Catrin had explained the basics of childbirth, but Grace was still not prepared.

When she felt the first pang, she dismissed it, assuming it was like a flutter or a kick, the sorts of things she’d been feeling for months now.

But then came another. And another. And soon, Grace was anxiously pacing up and down the hall outside her bedroom, trying to decide if it was time to summon a doctor.

Then her maid, Mary, found her with a puddle at her feet, and said, “Aye, my lady, you should be in bed.”

The doctor arrived within the hour.

Grace felt like she was in good hands, between the doctor, the midwife who arrived with him, and Mary—who had a brood of her own children she worked to support.

But as the pain increased, so did her panic.

She’d thought about what it would be like to give birth constantly for the last six weeks, but now that she had to push this baby out of her body, it seemed like an impossible task.

She wouldn’t remember much after the fact. The pain became so intense, she felt herself floating out of her body. It would have been easy to let go, but she was determined to do this, and to be a good mother, so she fought to stay present and follow the doctor’s instructions.

It was a struggle. The doctor speculated that the baby was big and healthy, which was a good thing, of course, but made labor more of a challenge.

Catrin had told Grace that birthing a baby would hurt, so she assumed this pain was part of that, but she couldn’t help wailing, “It hurts too much.
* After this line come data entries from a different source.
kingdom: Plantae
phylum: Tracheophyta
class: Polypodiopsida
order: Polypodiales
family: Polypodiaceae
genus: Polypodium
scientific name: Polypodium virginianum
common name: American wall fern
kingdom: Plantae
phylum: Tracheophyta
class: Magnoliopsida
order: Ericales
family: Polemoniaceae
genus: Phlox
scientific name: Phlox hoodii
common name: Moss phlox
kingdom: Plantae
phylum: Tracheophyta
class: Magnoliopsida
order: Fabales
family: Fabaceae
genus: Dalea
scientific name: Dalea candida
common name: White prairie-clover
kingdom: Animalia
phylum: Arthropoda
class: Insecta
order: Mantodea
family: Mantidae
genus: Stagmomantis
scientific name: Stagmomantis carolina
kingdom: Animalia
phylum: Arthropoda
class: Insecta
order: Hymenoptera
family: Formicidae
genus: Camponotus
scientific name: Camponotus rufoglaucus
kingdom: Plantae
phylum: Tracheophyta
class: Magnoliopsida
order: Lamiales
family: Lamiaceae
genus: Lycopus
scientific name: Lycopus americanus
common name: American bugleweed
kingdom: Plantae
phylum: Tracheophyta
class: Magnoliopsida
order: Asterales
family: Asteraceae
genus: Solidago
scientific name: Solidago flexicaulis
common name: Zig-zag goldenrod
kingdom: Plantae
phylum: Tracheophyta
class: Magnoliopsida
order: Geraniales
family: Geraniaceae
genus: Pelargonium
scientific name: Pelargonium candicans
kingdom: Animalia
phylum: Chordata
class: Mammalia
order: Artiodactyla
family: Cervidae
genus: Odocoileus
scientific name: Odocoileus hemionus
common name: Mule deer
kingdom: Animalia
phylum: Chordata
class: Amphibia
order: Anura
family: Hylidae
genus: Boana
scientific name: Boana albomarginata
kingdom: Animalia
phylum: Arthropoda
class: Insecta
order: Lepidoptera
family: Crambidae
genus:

I don’t think I can do this. ”

“You can, my lady. Stay with me. Hold Mary’s hand if you need to.”

She wanted Owen. He would hold her and encourage her. Instead, because of her own blasted decisions, she was quite alone.

But just when the pain became more than she could bear, the doctor yelled, “Push, my lady. Push.”

She screamed as she pushed. She couldn’t shake the mental image—something that had appeared her nightmares for weeks—of this baby tearing her body apart. The pain was acute, more than anything she’d ever borne before.

Then she heard it. It started softly, but then it became a full-on wail. The baby was here—and he was crying.

“It’s a boy!” the midwife said. “Ten fingers and ten toes!”

The doctor did some things Grace couldn’t see, and the baby continued to wail. Grace strained to see the child, but the edges of her vision started to go blurry and dark.

“Doctor…” she murmured. “Something is…”

But before she could say anything more, everything went black.